By deploying CTERA Edge Filers at your branch offices – close to your users – your enterprise can maintain high performance while increasing disaster readiness. With an edge filer, your users are likely not to even notice that the company has gone to DR mode – as the local filer masks the difference in latency, delivering predictable low latency for all frequently accessed files.

Zero-Minute Disaster Recovery

CTERA Edge Filers secure enterprise file sharing to instantly failover remote office file servers to the cloud in the event of an outage, ensuring uninterrupted office operations and user productivity. Seamless ACL enforcement on both the local gateway and in the cloud ensure that users experience the same file access rights in cloud failover scenarios. With no need for expensive, redundant failover or replacement hardware, organizations can save thousands of dollars per office.

Quick Recovery from Local Disasters

Edge filers are particularly advantageous in local disaster scenarios. Unlike a traditional file server, where restoring all the files from the cloud can take days, should the local edge filer become damaged and suffer a major data loss, a fresh edge filer can be fired up to restore service in an instant. Here’s how it works:

  • Step 1 – Following a major failure involving loss of a local filer, a fresh, empty edge filer is spun up as a virtual machine or cloud instance. The filer then repopulates itself with metadata for the files (the actual mass of the data is not downloaded), and within a couple of minutes the filer is ready to serve users.
  • Step 2 – Users start to work with the new edge filer. The first time a file is accessed there may be some latency, but this quickly disappears over time as the cache is warmed up.

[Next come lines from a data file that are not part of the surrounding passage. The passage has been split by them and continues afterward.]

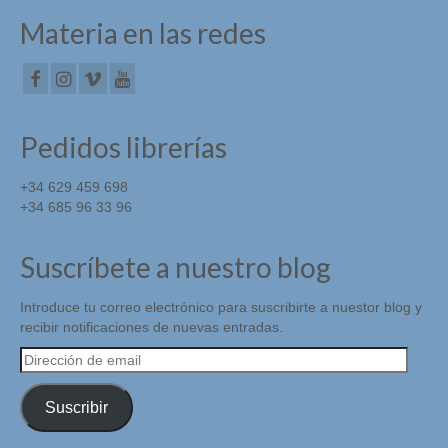
Materia en las redes
Pedidos librerías
+34 629 459 698
+34 685 96 33 96
Suscríbete a nuestro blog
Introduce tu correo electrónico para suscribirte a nuestor blog y
recibir notificaciones de nuevas entradas.
Dirección
de
email
Suscribir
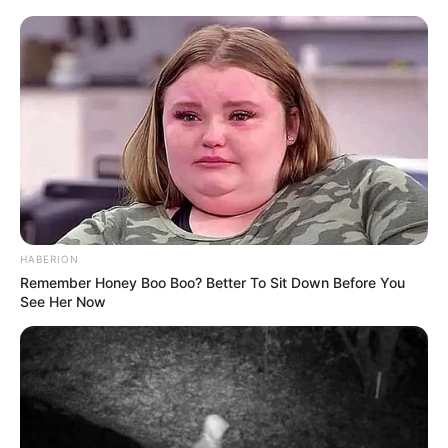
Week-End-Turf.com : 2 – 7 – 9 – 6 – 16 – 5 – 3 – 11
Le Tirage gagnant du pronostic
en or de Logic-Prono
Les meilleurs de ces pronostics sont sur le logiciel
100 % gratuit
Logic-Prono V3
. Vous n’avez plus qu’à
les sélectionner et le logiciel en fera la synthèse,
peut-être le meilleur pronostic PMU gagnant.
HABERION
Remember Honey Boo Boo? Better To Sit Down Before You
See Her Now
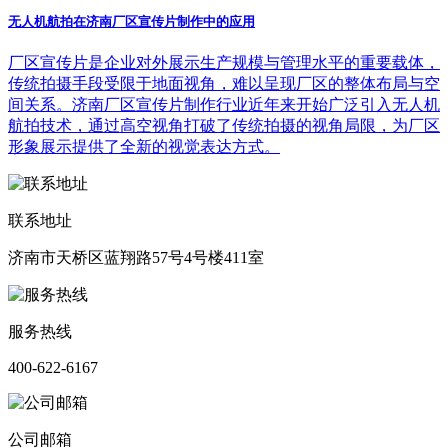
无人机航拍在济南厂区宣传片制作中的应用
厂区宣传片是企业对外展示生产规模与管理水平的重要载体，
传统拍摄手段受限于地面视角，难以呈现厂区的整体布局与空
间关系。济南厂区宣传片制作行业近年来开始广泛引入无人机
航拍技术，通过高空视角打破了传统拍摄的视角局限，为厂区
形象展示提供了全新的视觉表达方式。
联系地址
济南市天桥区蓝翔路57号4号楼411室
服务热线
400-622-6167
公司邮箱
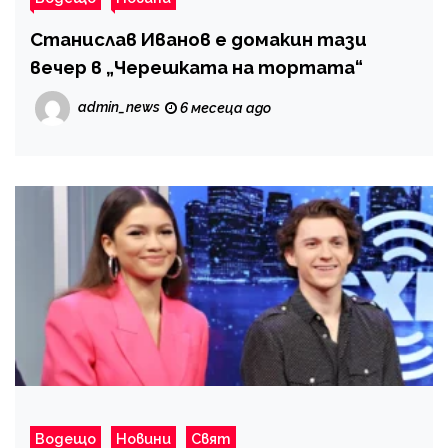
Станислав Иванов е домакин тази
вечер в „Черешката на тортата“
admin_news
6 месеца ago
Водещо
Новини
Свят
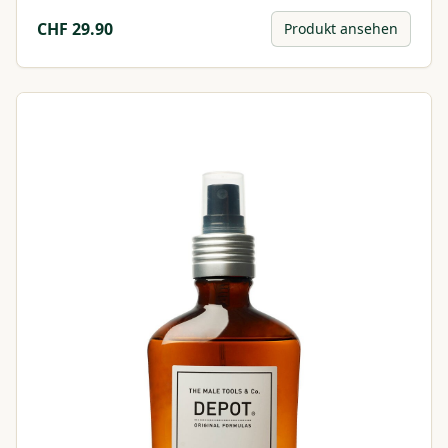
CHF
29.90
Produkt ansehen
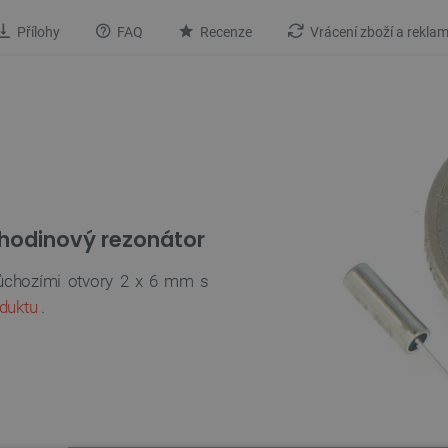
Přílohy
FAQ
Recenze
Vrácení zboží a rekla
 hodinový rezonátor
růchozími otvory 2 x 6 mm s
duktu
.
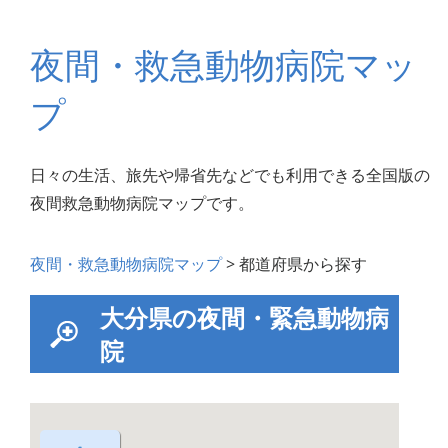
夜間・救急動物病院マッ
プ
日々の生活、旅先や帰省先などでも利用できる全国版の
夜間救急動物病院マップです。
夜間・救急動物病院マップ
> 都道府県から探す
大分県の夜間・緊急動物病
院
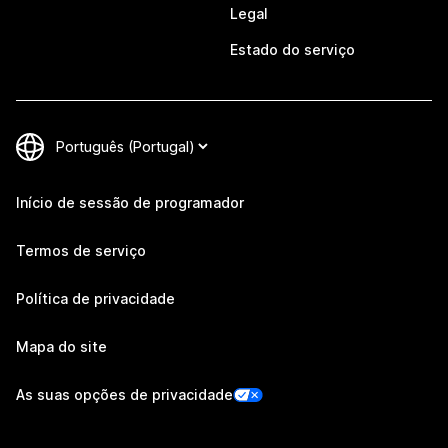
Legal
Estado do serviço
Início de sessão de programador
Termos de serviço
Política de privacidade
Mapa do site
As suas opções de privacidade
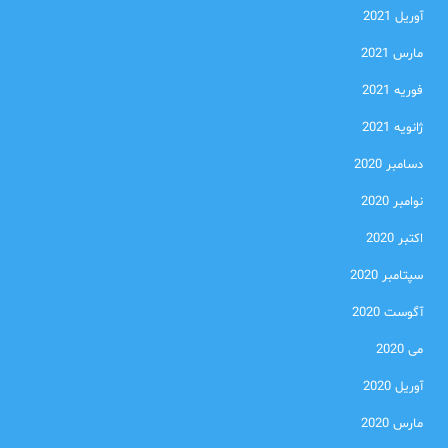
آوریل 2021
مارس 2021
فوریه 2021
ژانویه 2021
دسامبر 2020
نوامبر 2020
اکتبر 2020
سپتامبر 2020
آگوست 2020
می 2020
آوریل 2020
مارس 2020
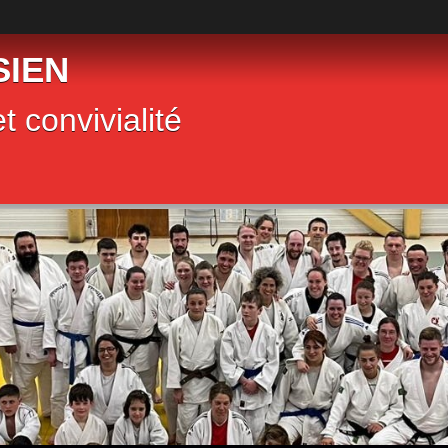
SIEN
t convivialité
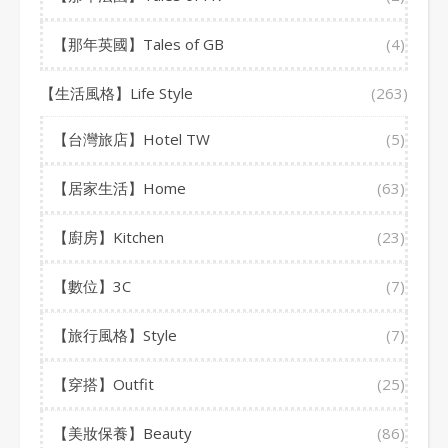
【那年英國】Tales of GB
(4)
【生活風格】Life Style
(263)
【台灣旅店】Hotel TW
(5)
【居家生活】Home
(63)
【廚房】Kitchen
(23)
【數位】3C
(7)
【旅行風格】Style
(7)
【穿搭】Outfit
(25)
【美妝保養】Beauty
(86)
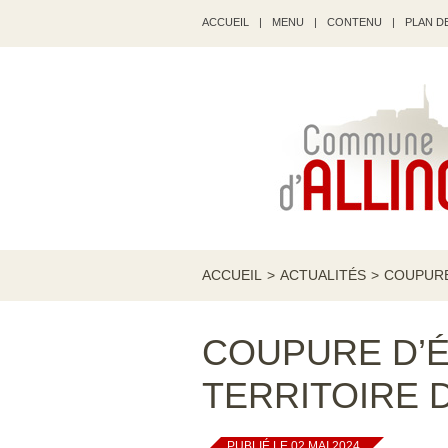
ACCUEIL
|
MENU
|
CONTENU
|
PLAN DE
ACCUEIL
>
ACTUALITÉS
>
COUPURE 
COUPURE D’É
TERRITOIRE D
PUBLIÉ LE 02 MAI 2024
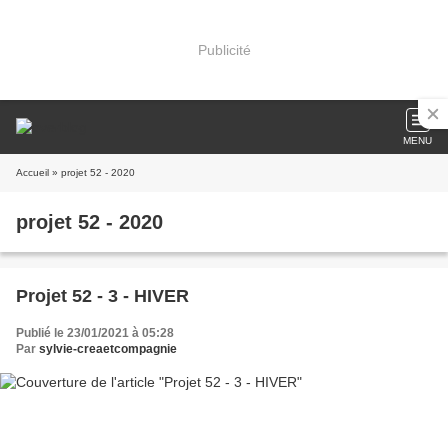
Publicité
MENU
Accueil
» projet 52 - 2020
projet 52 - 2020
Projet 52 - 3 - HIVER
Publié le 23/01/2021 à 05:28
Par
sylvie-creaetcompagnie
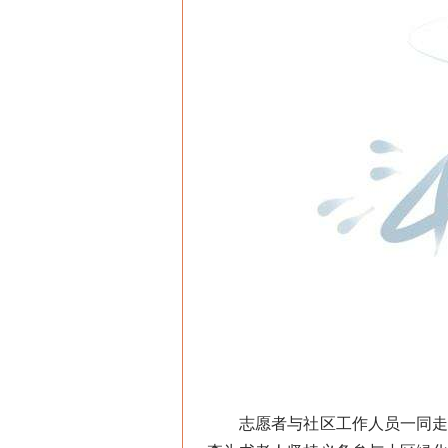
志愿者与社区工作人员一同走访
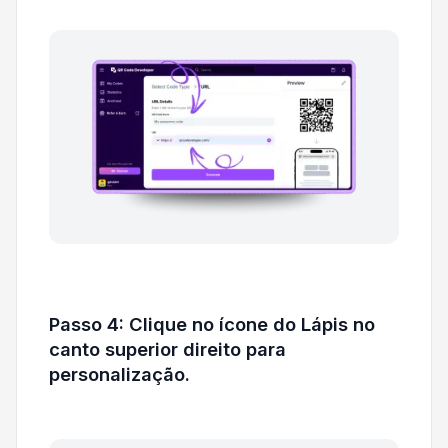
Passo 4: Clique no ícone do Lápis no
canto superior direito para
personalização.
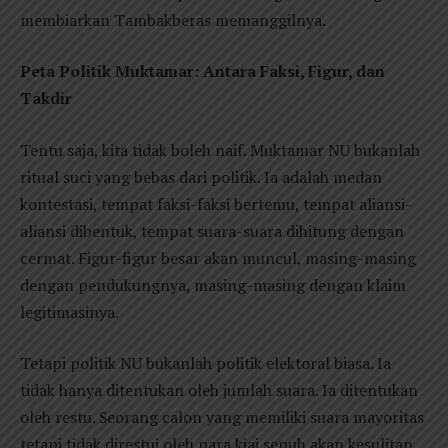
membiarkan Tambakberas memanggilnya.
Peta Politik Muktamar: Antara Faksi, Figur, dan
Takdir
Tentu saja, kita tidak boleh naif. Muktamar NU bukanlah
ritual suci yang bebas dari politik. Ia adalah medan
kontestasi, tempat faksi-faksi bertemu, tempat aliansi-
aliansi dibentuk, tempat suara-suara dihitung dengan
cermat. Figur-figur besar akan muncul, masing-masing
dengan pendukungnya, masing-masing dengan klaim
legitimasinya.
Tetapi politik NU bukanlah politik elektoral biasa. Ia
tidak hanya ditentukan oleh jumlah suara. Ia ditentukan
oleh restu. Seorang calon yang memiliki suara mayoritas
tetapi tidak direstui oleh para kiai sepuh akan kesulitan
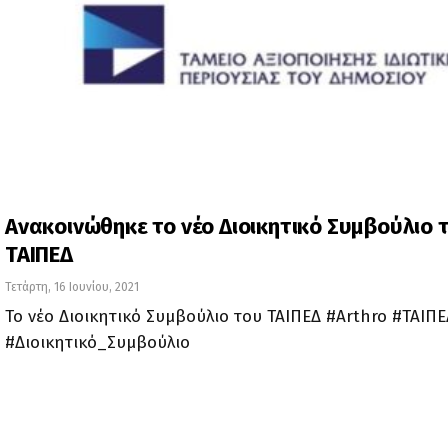
Ανακοινώθηκε το νέο Διοικητικό Συμβούλιο 
ΤΑΙΠΕΔ
Τετάρτη, 16 Ιουνίου, 2021
Το νέο Διοικητικό Συμβούλιο του ΤΑΙΠΕΔ #Arthro #ΤΑΙΠΕ
#Διοικητικό_Συμβούλιο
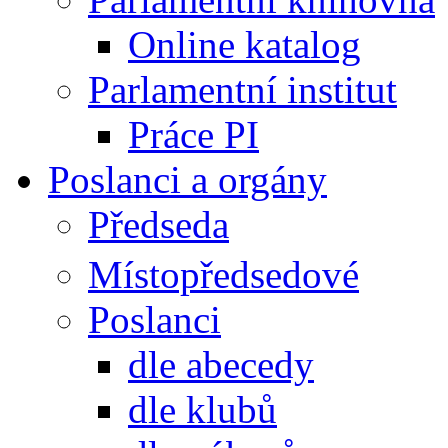
Online katalog
Parlamentní institut
Práce PI
Poslanci a orgány
Předseda
Místopředsedové
Poslanci
dle abecedy
dle klubů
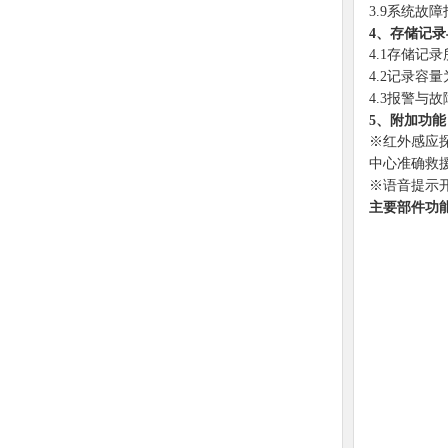
3.9系统故
4、存储记
4.1存储记
4.2记录容量
4.3报警与
5、附加功能
※红外感应
中心准确救
※语音提示
主要部件功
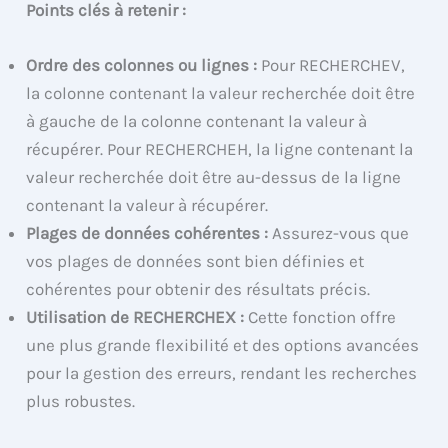
Points clés à retenir :
Ordre des colonnes ou lignes :
Pour RECHERCHEV,
la colonne contenant la valeur recherchée doit être
à gauche de la colonne contenant la valeur à
récupérer. Pour RECHERCHEH, la ligne contenant la
valeur recherchée doit être au-dessus de la ligne
contenant la valeur à récupérer.
Plages de données cohérentes :
Assurez-vous que
vos plages de données sont bien définies et
cohérentes pour obtenir des résultats précis.
Utilisation de RECHERCHEX :
Cette fonction offre
une plus grande flexibilité et des options avancées
pour la gestion des erreurs, rendant les recherches
plus robustes.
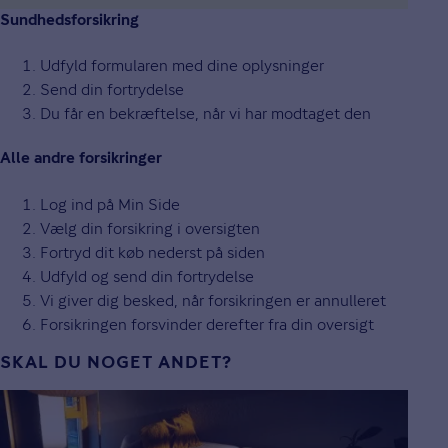
Sundhedsforsikring
Udfyld formularen med dine oplysninger
Send din fortrydelse
Du får en bekræftelse, når vi har modtaget den
Alle andre forsikringer
Log ind på Min Side
Vælg din forsikring i oversigten
Fortryd dit køb nederst på siden
Udfyld og send din fortrydelse
Vi giver dig besked, når forsikringen er annulleret
Forsikringen forsvinder derefter fra din oversigt
SKAL DU NOGET ANDET?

DR as a Springboard for Full Cloud Migration

As noted in my previous postcloud disaster recovery , implementing DR in the cloud can be a powerful catalyst towards full IT migration to the cloud. Once your cloud DR site is operable and well-practiced, the subsequent steps are relatively simple:

  1. Convert your cloud datacenter into the primary datacenter. Since you’re already periodically performing DR drills, shifting the workloads to the cloud can be done instantly, with minimal risk and effort.
  2. Deploy another datacenter in the cloud for DR purposes in a different availability zone or even better, using a different cloud provider altogether. This multi-cloud approach is the “holy grail” of business continuity, providing the highest levels of redundancy and business flexibility in terms of reducing costs and avoiding vendor lock-in.
  3. Once you’ve tested your new secondary datacenter, the last step is to shut down your physical datacenter and operate your entire infrastructure from the cloud.

So there you have it. By deploying a secondary datacenter in the cloud, together with Edge Filers supporting smart file caching at your branch offices, you’ll benefit from cost-effective DR with minimal to zero disruption to users in a disaster scenario.